Note: I received a copy from the publisher in exchange for an honest review.
The summary of Ill Will sounded incredibly interesting when I was browsing on NetGalley. Two unsolved crimes across a span of many years connected by one man. It sounds intriguing, right? Well, the first part of the story did hold my attention, but as I read on, the novel became more and more drawn out. The narrators changed many times and went back and forth from past to present so often that my head was spinning, but I trudged on hoping for an exciting ending.
As I continued reading, I found the characters to be completely self centered and totally incapable of seeing anything but what is right in front of them. I think Chaon purposefully wrote the characters to be this way, and I'm not sure I was really supposed to connect with them or like them very much. I hope not, because they were all extremely strange. There were many things I didn't enjoy about the book, but I still found myself unable to put it down. It definitely had a dark feel to it and I think that is why I felt so strangely about it. I liked it and at the same time I didn't. I wanted to put it down, but at the same time I really needed to know what happened at the end. I didn't like the characters, but I didn't want bad things to happen to them. See why I'm confused?

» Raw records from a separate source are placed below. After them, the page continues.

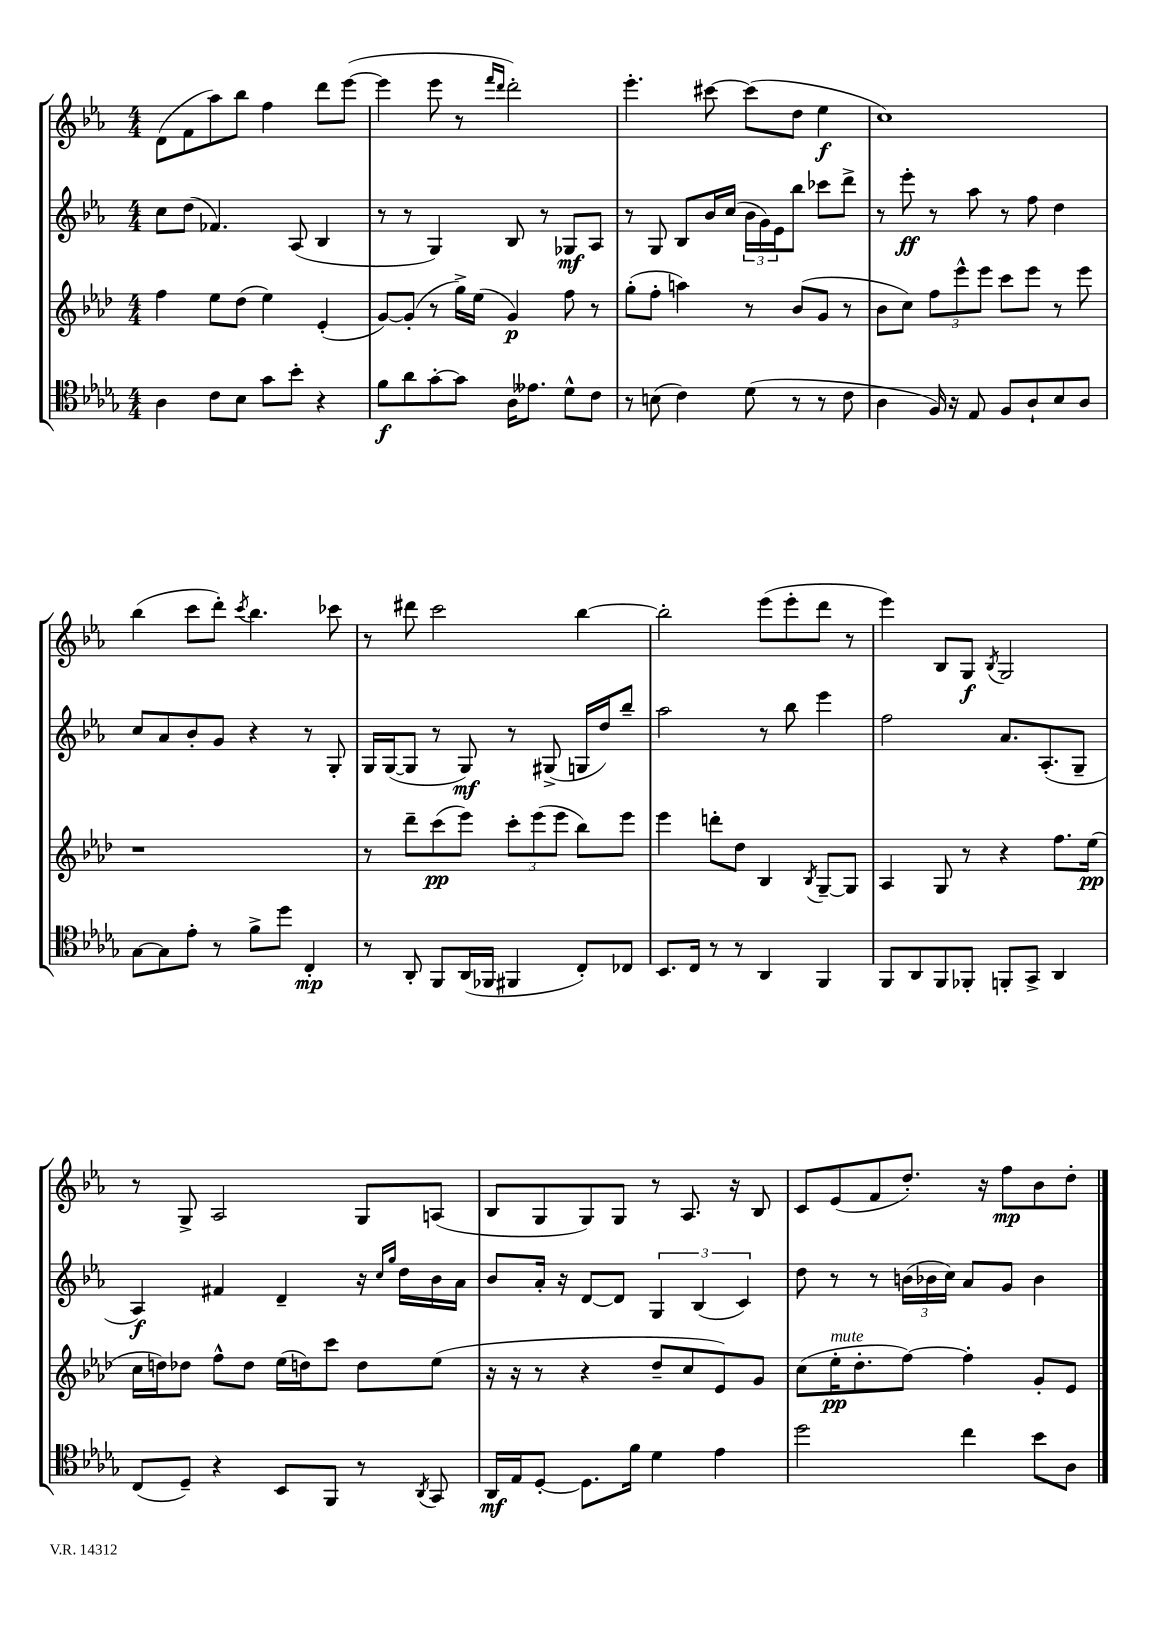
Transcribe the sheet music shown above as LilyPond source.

<<
\new StaffGroup <<
\new Staff = "s0" {
    \clef treble \key ees \major \numericTimeSignature \time 4/4
    d'8( f'8 aes''8) bes''8 f''4 d'''8 ees'''8~( |
    ees'''4 ees'''8 r8 \grace { f'''16 d'''16 } d'''2-.) |
    ees'''4.-. cis'''8~ cis'''8( d''8 ees''4\f |
    c''1) |
    bes''4( c'''8 d'''8-.) \acciaccatura { c'''8 } bes''4. ces'''8 |
    r8 dis'''8 c'''2 bes''4~ |
    bes''2-. ees'''8( ees'''8-. d'''8 r8 |
    ees'''4) bes8 g8\f \acciaccatura { bes8 } g2 |
    r8 g8-> aes2 g8 a8( |
    bes8 g8 g8) g8 r8 aes8. r16 bes8 |
    c'8 ees'8( f'8 d''8.-.) r16 f''8\mp bes'8 d''8-. \bar "|." |
}
\new Staff = "s1" {
    \clef treble \key ees \major \numericTimeSignature \time 4/4
    c''8 d''8( fes'4.) aes8( bes4 |
    r8 r8 g4) bes8 r8 ges8\mf aes8 |
    r8 g8 bes8 bes'16 c''16( \tuplet 3/2 { bes'16 g'16) ees'16 } bes''8 ces'''8 d'''8-> |
    r8 ees'''8-.\ff r8 aes''8 r8 f''8 d''4 |
    c''8 aes'8 bes'8-. g'8 r4 r8 g8-. |
    g16 g16~( g8 r8 g8\mf) r8 gis8->( g16 d''16) bes''8-- |
    aes''2 r8 bes''8 ees'''4 |
    f''2 aes'8. aes8.-.( g8-- |
    aes4\f) fis'4 d'4-- r16 \grace { c''16 g''16 } d''16 bes'16 aes'16 |
    bes'8 aes'16-. r16 d'8~ d'8 \tuplet 3/2 { g4 bes4( c'4) } |
    d''8 r8 r8 \tuplet 3/2 { b'16( bes'16 c''16) } aes'8 g'8 bes'4 \bar "|." |
}
\new Staff = "s2" {
    \clef treble \key aes \major \numericTimeSignature \time 4/4
    f''4 ees''8 des''8( ees''4) ees'4-.( |
    g'8~) g'8-.( r8 g''16->) ees''16( g'4\p) f''8 r8 |
    g''8-.( f''8-. a''4) r8 bes'8( g'8 r8 |
    bes'8 c''8) \tuplet 3/2 { f''8 ees'''8-^ ees'''8 } c'''8 ees'''8 r8 ees'''8 |
    r1 |
    r8 des'''8-- c'''8\pp( ees'''8) \tuplet 3/2 { c'''8-. ees'''8( ees'''8 } bes''8) ees'''8 |
    ees'''4 d'''8-. des''8 bes4 \acciaccatura { bes8 } g8~-- g8 |
    aes4 g8 r8 r4 f''8. ees''16\pp( |
    c''16 d''16) des''8 f''8-^ des''8 ees''16( d''16) c'''8 d''8 ees''8( |
    r16 r16 r8 r4 des''8-- c''8 ees'8) g'8 |
    c''8( ees''16-.\pp^\markup { \italic "mute" } des''8.-. f''8~) f''4-. g'8-. ees'8 \bar "|." |
}
\new Staff = "s3" {
    \clef tenor \key des \major \numericTimeSignature \time 4/4
    aes4 c'8 bes8 ges'8 bes'8-. r4 |
    f'8\f aes'8 ges'8~-. ges'8 aes16 eeses'8. des'8-^ c'8 |
    r8 b8( c'4) des'8( r8 r8 c'8 |
    aes4 f16) r16 ees8 f8 aes8-! bes8 aes8 |
    ges8~ ges8 ees'8-. r8 f'8-> des''8 c4-.\mp |
    r8 aes,8-. f,8 aes,16( fes,16 fis,4 c8-.) ces8 |
    bes,8. c16 r8 r8 aes,4 f,4 |
    f,8 aes,8 f,8 fes,8-. f,8-. ges,8-> aes,4 |
    c8( des8--) r4 bes,8 f,8 r8 \acciaccatura { aes,8 } ges,8 |
    aes,16\mf ees16 des8~-. des8. f'16 des'4 ees'4 |
    des''2 c''4 bes'8 aes8 \bar "|." |
}
>>
>>
\layout { \context { \Score \remove "Bar_number_engraver" } }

All in all, Ill Will is a chilling thriller that truly makes you question your own perception of past events. It caught my attention from the first page, and even though it was dark and twisted, I found myself enjoying it. I would recommend this book to readers who enjoy suspense and crime novels.
Two murders, past and present, that could be related to Satanic Rituals - what's not to love! Sadly the book fell a bit short of my expectations. Though the blurb sounds interesting, I found it to be a slow read that was difficult to follow (this could be from the eBook formatting). The story switches perspectives and at time it's hard to decipher who the reader is supposed to be following. I wasn't expecting the ending though - so kudos!